▶ **Text shown**
+ + + + +
27 September 2020

Mongolia Might Be Xi’s Next Target

Is Xi planning cultural genocide against the Mongols in China with an eye to subjugating independent Mongolia?

From the Taipei Times

By Paul Lin 林保華

Late last month, Beijing introduced changes to school curricula in the Inner Mongolia Autonomous Region, requiring certain subjects to be taught in Mandarin rather than Mongolian.

What is Chinese President Xi Jinping (習近平) seeking to gain from sending this message of pernicious intent? It is possible that he is attempting cultural genocide in Inner Mongolia, but does Xi also have the same plan for the democratic, independent nation of Mongolia?

The controversy emerged with the announcement by the Inner Mongolia Education Bureau on Aug. 26 that first-grade elementary-school and junior-high students would in certain subjects start learning with Chinese-language textbooks, as opposed to starting in the second grade, as was previously the case.
+ + + + +
▶ **Information supplied**
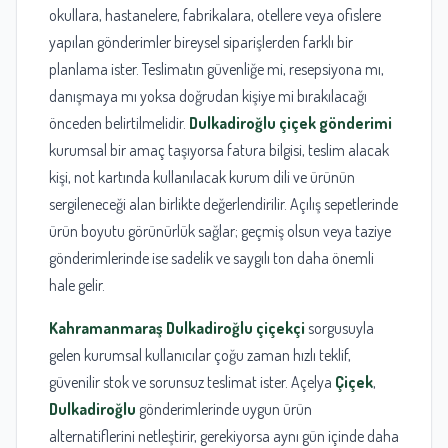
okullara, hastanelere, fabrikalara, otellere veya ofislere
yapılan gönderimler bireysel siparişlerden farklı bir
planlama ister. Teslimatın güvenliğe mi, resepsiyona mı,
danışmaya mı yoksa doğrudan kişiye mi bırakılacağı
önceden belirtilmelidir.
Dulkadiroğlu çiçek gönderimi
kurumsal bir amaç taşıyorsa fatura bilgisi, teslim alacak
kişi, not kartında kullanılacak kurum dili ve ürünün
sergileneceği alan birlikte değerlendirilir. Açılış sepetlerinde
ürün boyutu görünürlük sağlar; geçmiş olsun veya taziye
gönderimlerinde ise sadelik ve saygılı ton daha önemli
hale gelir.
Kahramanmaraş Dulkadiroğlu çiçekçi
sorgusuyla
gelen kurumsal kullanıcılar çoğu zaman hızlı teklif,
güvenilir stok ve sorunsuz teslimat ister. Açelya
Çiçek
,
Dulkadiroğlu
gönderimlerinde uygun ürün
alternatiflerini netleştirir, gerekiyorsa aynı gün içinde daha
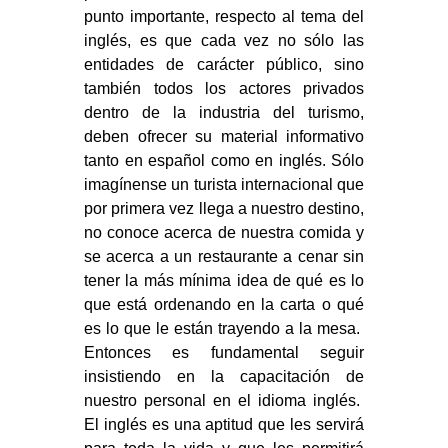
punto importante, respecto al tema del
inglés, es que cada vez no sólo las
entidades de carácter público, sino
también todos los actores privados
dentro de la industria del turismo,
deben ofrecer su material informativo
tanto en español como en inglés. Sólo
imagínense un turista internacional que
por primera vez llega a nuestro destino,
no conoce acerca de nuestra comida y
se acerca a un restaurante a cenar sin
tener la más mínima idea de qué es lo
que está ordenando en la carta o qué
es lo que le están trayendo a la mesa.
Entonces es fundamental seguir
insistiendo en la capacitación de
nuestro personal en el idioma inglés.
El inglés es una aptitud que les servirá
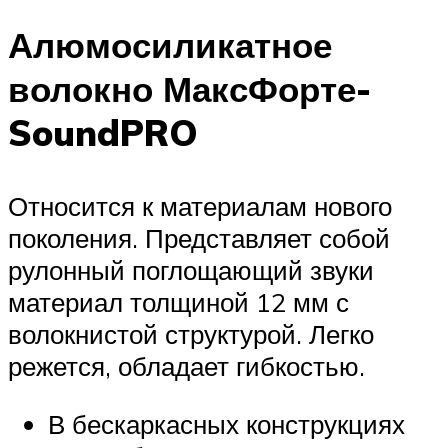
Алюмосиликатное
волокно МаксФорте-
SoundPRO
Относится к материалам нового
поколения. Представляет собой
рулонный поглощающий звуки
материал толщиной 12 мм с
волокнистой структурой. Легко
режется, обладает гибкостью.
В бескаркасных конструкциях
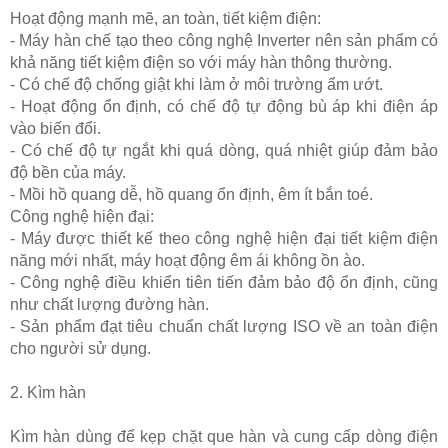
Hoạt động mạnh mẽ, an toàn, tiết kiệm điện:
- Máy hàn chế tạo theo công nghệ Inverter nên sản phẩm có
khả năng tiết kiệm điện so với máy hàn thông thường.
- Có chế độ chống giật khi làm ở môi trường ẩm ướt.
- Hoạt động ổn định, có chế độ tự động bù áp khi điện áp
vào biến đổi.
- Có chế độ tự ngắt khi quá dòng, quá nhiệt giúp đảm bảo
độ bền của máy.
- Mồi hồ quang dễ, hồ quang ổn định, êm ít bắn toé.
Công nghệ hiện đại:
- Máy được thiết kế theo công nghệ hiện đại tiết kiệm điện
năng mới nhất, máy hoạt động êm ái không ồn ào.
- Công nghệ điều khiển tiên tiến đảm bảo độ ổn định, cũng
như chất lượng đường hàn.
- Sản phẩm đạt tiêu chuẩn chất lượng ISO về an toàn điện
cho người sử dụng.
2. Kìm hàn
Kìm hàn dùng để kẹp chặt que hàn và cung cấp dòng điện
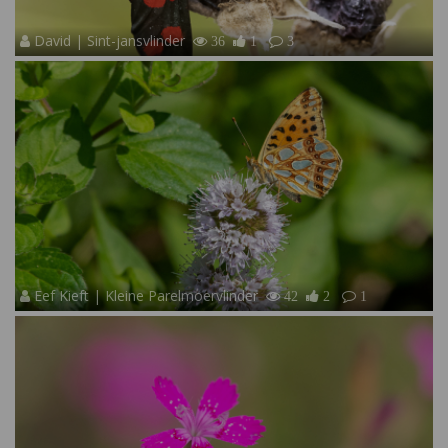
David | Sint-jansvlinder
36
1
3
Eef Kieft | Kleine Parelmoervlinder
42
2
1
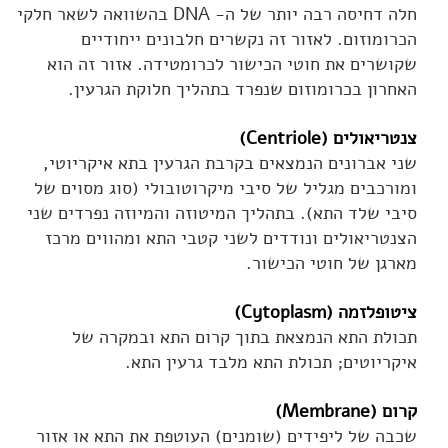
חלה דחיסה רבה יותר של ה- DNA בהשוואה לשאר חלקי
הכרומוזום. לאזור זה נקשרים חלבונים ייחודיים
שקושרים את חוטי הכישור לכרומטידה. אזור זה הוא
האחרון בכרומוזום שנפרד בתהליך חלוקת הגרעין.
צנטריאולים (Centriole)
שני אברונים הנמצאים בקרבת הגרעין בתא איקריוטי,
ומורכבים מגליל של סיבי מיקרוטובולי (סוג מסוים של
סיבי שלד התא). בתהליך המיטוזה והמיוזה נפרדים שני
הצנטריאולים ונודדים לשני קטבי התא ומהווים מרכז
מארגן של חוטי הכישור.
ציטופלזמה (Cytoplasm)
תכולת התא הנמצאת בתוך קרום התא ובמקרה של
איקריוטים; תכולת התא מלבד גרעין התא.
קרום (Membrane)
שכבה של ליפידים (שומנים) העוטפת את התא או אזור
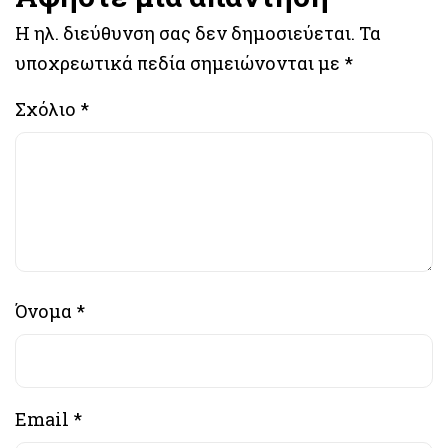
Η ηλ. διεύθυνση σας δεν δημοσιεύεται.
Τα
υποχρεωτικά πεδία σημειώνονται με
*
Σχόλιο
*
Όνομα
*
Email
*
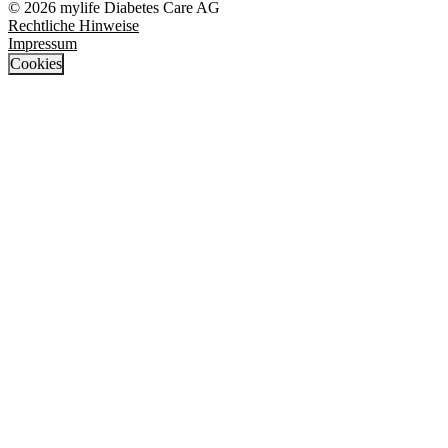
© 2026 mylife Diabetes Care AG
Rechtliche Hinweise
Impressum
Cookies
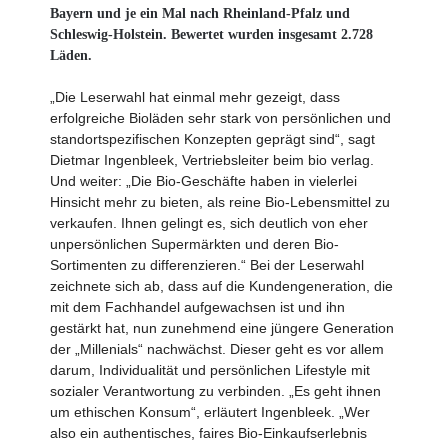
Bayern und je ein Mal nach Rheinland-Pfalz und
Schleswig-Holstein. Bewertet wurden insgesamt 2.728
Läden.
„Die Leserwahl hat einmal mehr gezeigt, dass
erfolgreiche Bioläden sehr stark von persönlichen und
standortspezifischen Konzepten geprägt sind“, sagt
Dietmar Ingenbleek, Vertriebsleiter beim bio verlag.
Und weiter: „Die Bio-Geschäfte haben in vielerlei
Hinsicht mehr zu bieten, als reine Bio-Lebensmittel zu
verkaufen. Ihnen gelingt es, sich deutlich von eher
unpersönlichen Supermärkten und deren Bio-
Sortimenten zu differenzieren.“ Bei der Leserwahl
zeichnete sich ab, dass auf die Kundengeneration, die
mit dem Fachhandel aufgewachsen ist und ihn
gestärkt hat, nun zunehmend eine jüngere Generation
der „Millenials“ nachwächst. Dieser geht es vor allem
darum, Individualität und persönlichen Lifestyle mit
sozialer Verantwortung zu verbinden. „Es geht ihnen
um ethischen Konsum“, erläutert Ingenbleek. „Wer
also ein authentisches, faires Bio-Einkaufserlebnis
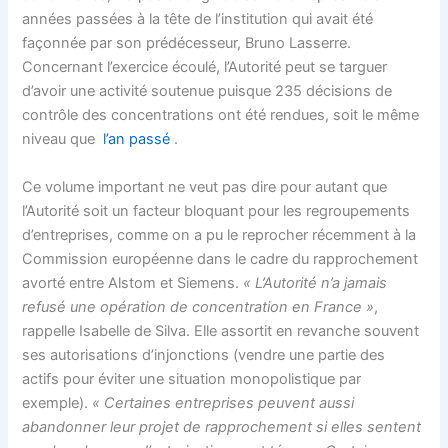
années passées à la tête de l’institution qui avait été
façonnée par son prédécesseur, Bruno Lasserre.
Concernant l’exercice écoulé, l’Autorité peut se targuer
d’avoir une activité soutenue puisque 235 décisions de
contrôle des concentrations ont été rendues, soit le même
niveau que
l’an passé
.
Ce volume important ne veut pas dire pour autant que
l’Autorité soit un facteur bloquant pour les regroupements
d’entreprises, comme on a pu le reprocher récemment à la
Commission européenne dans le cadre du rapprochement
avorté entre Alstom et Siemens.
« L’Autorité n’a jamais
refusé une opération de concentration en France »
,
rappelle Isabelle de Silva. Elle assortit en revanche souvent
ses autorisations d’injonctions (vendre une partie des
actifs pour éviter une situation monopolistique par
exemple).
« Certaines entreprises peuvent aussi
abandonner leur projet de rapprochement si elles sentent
+ + + + +
▶ **List of tasks**
A. Rewrite the article on Mongolia from "Is Xi planning" to "nation of Mongolia?", putting "Putonghua" in place of "Mandarin".
B. Extend the article on Mongolia from its last sentence.
The listing has no connection to the article on Mongolia.

▶ **Responses by item number**
A.
Is Xi planning cultural genocide against the Mongols in China with an eye to subjugating independent Mongolia?

From the Taipei Times

By Paul Lin 林保華

Late last month, Beijing introduced changes to school curricula in the Inner Mongolia Autonomous Region, requiring certain subjects to be taught in Putonghua rather than Mongolian.

What is Chinese President Xi Jinping (習近平) seeking to gain from sending this message of pernicious intent? It is possible that he is attempting cultural genocide in Inner Mongolia, but does Xi also have the same plan for the democratic, independent nation of Mongolia?

B.
To appease the strong pushback, a second announcement was made, saying that no further changes would be introduced.

However, the decision to stop using Mongolian to teach first-grade elementary-school children had already set the cat among the pigeons, and people were worried that the changes were the thin end of the wedge, with others likely to follow.

One of the more disingenuous answers to criticism was that “the design of the teaching materials is at the discretion of the state.” The Bureau also said that the introduction of unified textbooks was according to a Chinese Communist Party (CCP) policy to reinforce the adoption of a common writing system in ethnic minority regions.

This was reminiscent of the mayor of Wuhan passing the buck to the central authorities for the COVID-19 pandemic, absolving himself of responsibility.

The Inner Mongolia Incident during the Cultural Revolution left tens of thousands of people dead, or mutilated and disabled. The incident also left permanent psychological scars on the Inner Mongolian public, and the latest initiative has touched a real nerve.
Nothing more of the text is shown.